Hervé a gravé dans le marbre qu’il ne prendrait plus l’avion ; quant à moi, je limite aussi beaucoup mes voyages par ce moyen de transport.
Mon alimentation a considérablement changé, je ne mange presque plus de viande, je privilégie les aliments locaux et de saison, j’achète en vrac. Je me déplace aussi en vélo (qui trône dans son appartement malgré les six étages sans ascenseur, NDLR).
Je n’ai jamais été un grand consommateur mais je suis attentif au fait de choisir des marques qui pensent le cycle de vie de leurs produits dans les moindres détails. C’est notamment le cas de 1083, Patagonia, Hopaal ou au Juste.
Mon fournisseur d’électricité est Enercoop qui est un coopérative énergétique à laquelle on peut être sociétaire.
Enfin, je ramène mon compost au bureau où l’on a plusieurs lombricomposteurs. D’ailleurs, selon sa ville ou son arrondissement, il est possible de trouver des jardins partagés, des points de compost ou de se faire financer un composteur.
Au-delà de tout cela, je ne suis pas du tout un exemple parfait, pleins d’autres gestes peuvent être faits, le piège étant de ne pas remplacer la mode polluante par une mode alternative responsable à trop forte dose : si j’achète quinze jeans 1083 et dix sneakers durables, c’est inutile…

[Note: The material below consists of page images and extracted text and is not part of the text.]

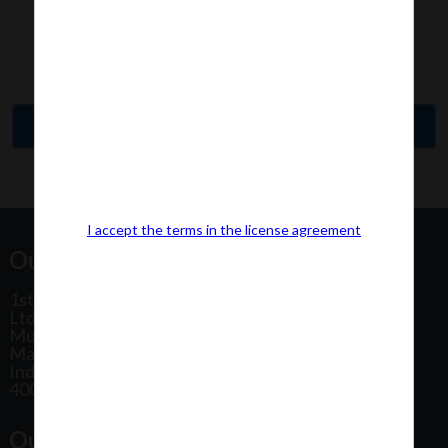
I accept the terms in the license agreement
Our Office Address:
1st Floor, Plot No 31, Labh II Annex, Pushtikar CHS
Ltd, Patel Estate Road, Jogeshwari West,
Mumbai
Maharashtra
India
400102
Our Office Location: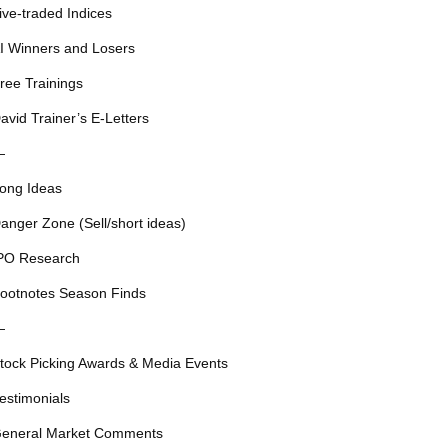
ive-traded Indices
I Winners and Losers
ree Trainings
avid Trainer’s E-Letters
—
ong Ideas
anger Zone (Sell/short ideas)
PO Research
ootnotes Season Finds
—
tock Picking Awards & Media Events
estimonials
eneral Market Comments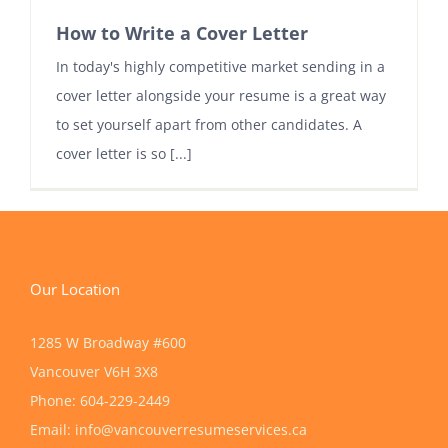
How to Write a Cover Letter
In today's highly competitive market sending in a
cover letter alongside your resume is a great way
to set yourself apart from other candidates. A
cover letter is so [...]
Our Location
1285 W Broadway #600
Vancouver
V6H 3X8
Phone:
604-229-2449
Email:
info@vancouverresumeservices.ca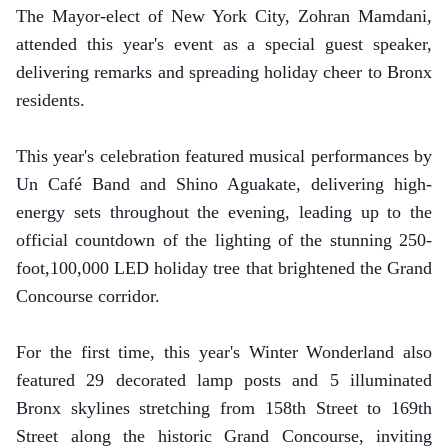
The Mayor-elect of New York City, Zohran Mamdani,
attended this year's event as a special guest speaker,
delivering remarks and spreading holiday cheer to Bronx
residents.
This year's celebration featured musical performances by
Un Café Band and Shino Aguakate, delivering high-
energy sets throughout the evening, leading up to the
official countdown of the lighting of the stunning 250-
foot,100,000 LED holiday tree that brightened the Grand
Concourse corridor.
For the first time, this year's Winter Wonderland also
featured 29 decorated lamp posts and 5 illuminated
Bronx skylines stretching from 158th Street to 169th
Street along the historic Grand Concourse, inviting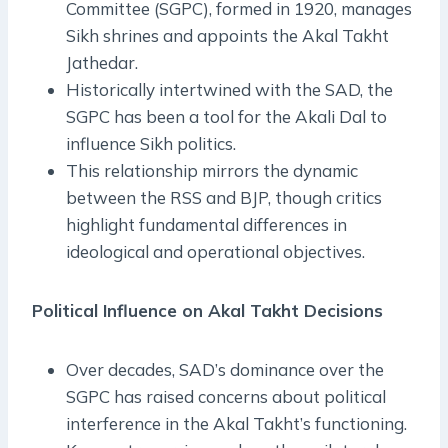
Committee (SGPC), formed in 1920, manages
Sikh shrines and appoints the Akal Takht
Jathedar.
Historically intertwined with the SAD, the
SGPC has been a tool for the Akali Dal to
influence Sikh politics.
This relationship mirrors the dynamic
between the RSS and BJP, though critics
highlight fundamental differences in
ideological and operational objectives.
Political Influence on Akal Takht Decisions
Over decades, SAD’s dominance over the
SGPC has raised concerns about political
interference in the Akal Takht’s functioning.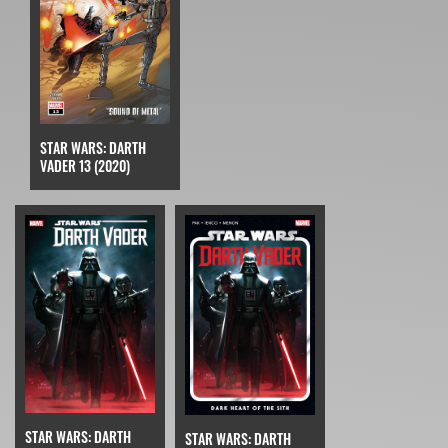
STAR WARS: DARTH
VADER 13 (2020)
STAR WARS: DARTH
STAR WARS: DARTH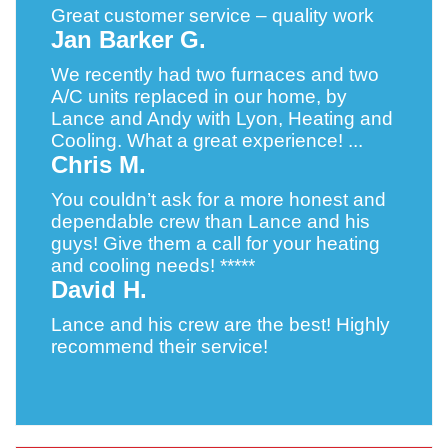
Great customer service – quality work
Jan Barker G.
We recently had two furnaces and two
A/C units replaced in our home, by
Lance and Andy with Lyon, Heating and
Cooling. What a great experience! ...
Chris M.
You couldn’t ask for a more honest and
dependable crew than Lance and his
guys! Give them a call for your heating
and cooling needs! *****
David H.
Lance and his crew are the best! Highly
recommend their service!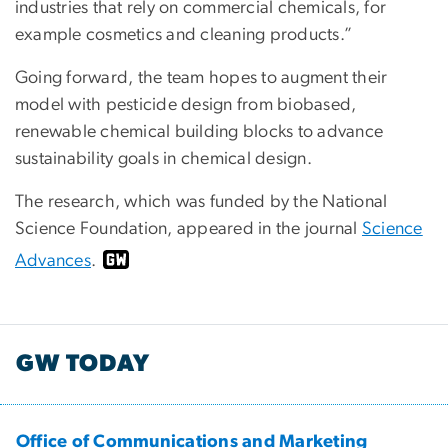
industries that rely on commercial chemicals, for
example cosmetics and cleaning products.”
Going forward, the team hopes to augment their
model with pesticide design from biobased,
renewable chemical building blocks to advance
sustainability goals in chemical design.
The research, which was funded by the National
Science Foundation, appeared in the journal
Science
Advances
.
GW TODAY
Office of Communications and Marketing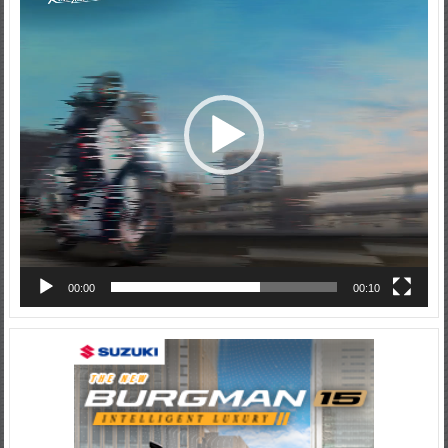
00:00
00:10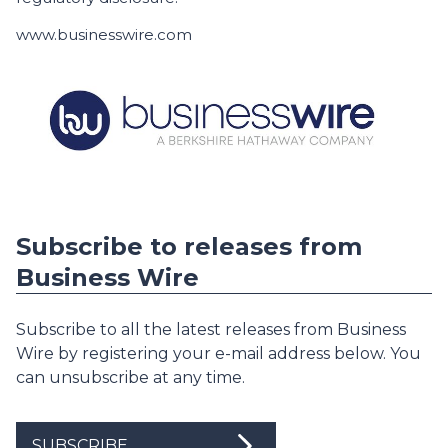
www.businesswire.com
Subscribe to releases from
Business Wire
Subscribe to all the latest releases from Business
Wire by registering your e-mail address below. You
can unsubscribe at any time.
SUBSCRIBE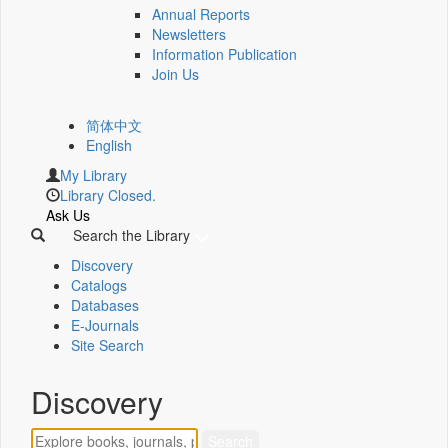
Annual Reports
Newsletters
Information Publication
Join Us
简体中文
English
My Library
Library Closed.
Ask Us
Search the Library
Discovery
Catalogs
Databases
E-Journals
Site Search
Discovery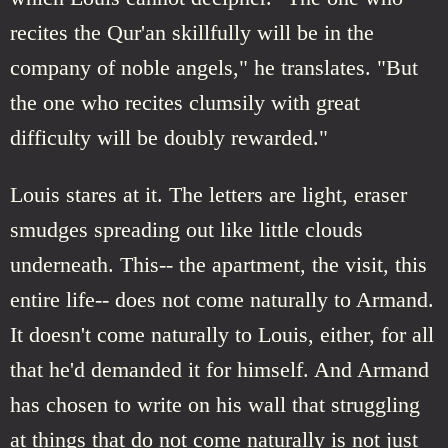
recites the Qur'an skillfully will be in the
company of noble angels," he translates. "But
the one who recites clumsily with great
difficulty will be doubly rewarded."
Louis stares at it. The letters are light, eraser
smudges spreading out like little clouds
underneath. This-- the apartment, the visit, this
entire life-- does not come naturally to Armand.
It doesn't come naturally to Louis, either, for all
that he'd demanded it for himself. And Armand
has chosen to write on his wall that struggling
at things that do not come naturally is not just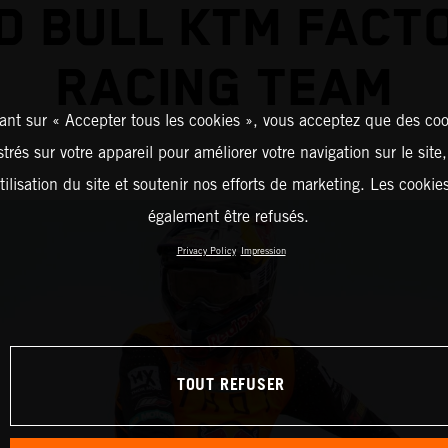
D BULL KTM FACT
RACING TEAM
ant sur « Accepter tous les cookies », vous acceptez que des coo
strés sur votre appareil pour améliorer votre navigation sur le site
tilisation du site et soutenir nos efforts de marketing. Les cooki
également être refusés.
Privacy Policy
Impression
TOUT REFUSER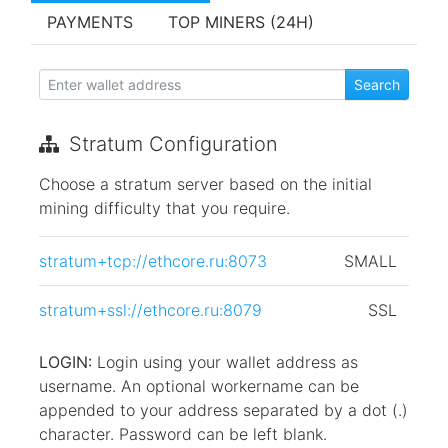
PAYMENTS
TOP MINERS (24H)
Stratum Configuration
Choose a stratum server based on the initial
mining difficulty that you require.
stratum+tcp://ethcore.ru:8073
SMALL
stratum+ssl://ethcore.ru:8079
SSL
LOGIN:
Login using your wallet address as
username. An optional workername can be
appended to your address separated by a dot (.)
character. Password can be left blank.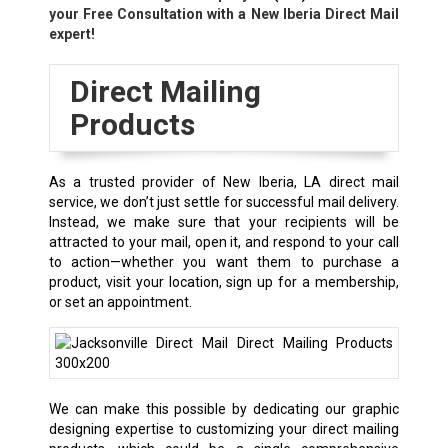
your Free Consultation with a New Iberia Direct Mail
expert!
Direct Mailing
Products
As a trusted provider of New Iberia, LA direct mail
service, we don’t just settle for successful mail delivery.
Instead, we make sure that your recipients will be
attracted to your mail, open it, and respond to your call
to action—whether you want them to purchase a
product, visit your location, sign up for a membership,
or set an appointment.
We can make this possible by dedicating our graphic
designing expertise to customizing your direct mailing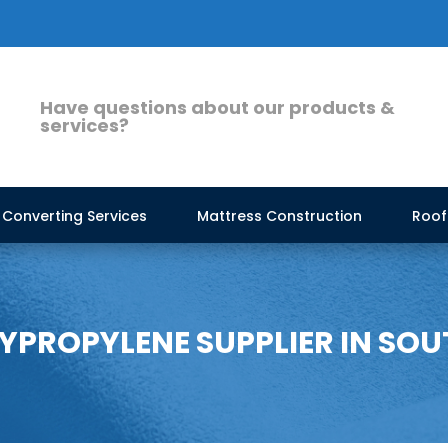
Have questions about our products &
services?
Converting Services
Mattress Construction
Roof
PROPYLENE SUPPLIER IN SOU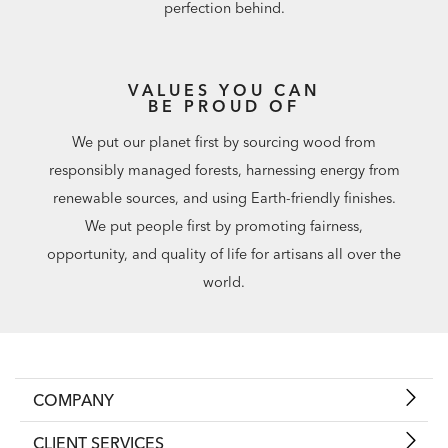
perfection behind.
VALUES YOU CAN
BE PROUD OF
We put our planet first by sourcing wood from
responsibly managed forests, harnessing energy from
renewable sources, and using Earth-friendly finishes.
We put people first by promoting fairness,
opportunity, and quality of life for artisans all over the
world.
COMPANY
CLIENT SERVICES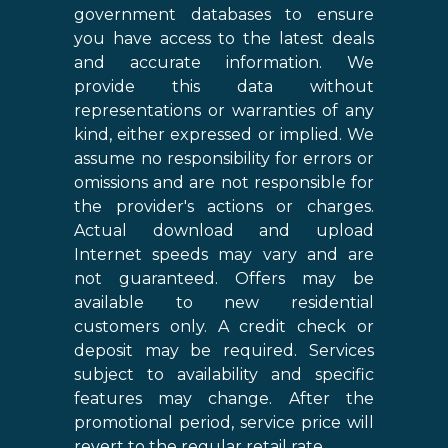
government databases to ensure
you have access to the latest deals
and accurate information. We
provide this data without
representations or warranties of any
kind, either expressed or implied. We
assume no responsibility for errors or
omissions and are not responsible for
the provider's actions or charges.
Actual download and upload
Internet speeds may vary and are
not guaranteed. Offers may be
available to new residential
customers only. A credit check or
deposit may be required. Services
subject to availability and specific
features may change. After the
promotional period, service price will
revert to the regular retail rate.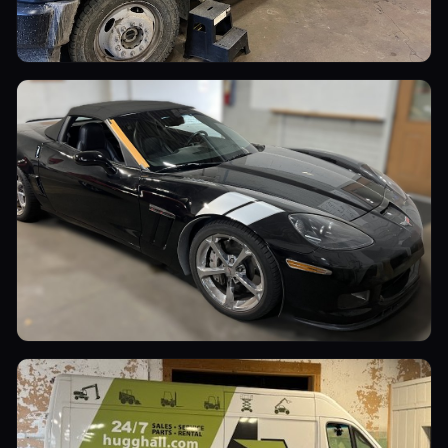
Commercial Vehicles
Sports Cars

« Il faut maintenant agir, retrouver la notion de collectif et reprendre la voix dans l’espace public quel qu’il soit »
Quand nous sommes partis avec Hervé, nous n’étions pas des experts de la marche et pourtant nous l’avons fait. De la même façon, il n’est pas nécessaire d’être un expert en écologie pour faire, se lancer, mieux manger, moins consommer.
Nous pensons que le temps de l’information, de la documentation, de l’intellectualisation est terminé. Il faut maintenant agir, retrouver la notion de collectif et reprendre la voix dans l’espace public quel qu’il soit. Il faut de l’imagination pour se réinventer, du courage pour se lancer, et de l’entraide pour avancer.
Définitivement les déchets qui sont jetés par terre, c’est quelque chose qu’on ne peut plus se permettre.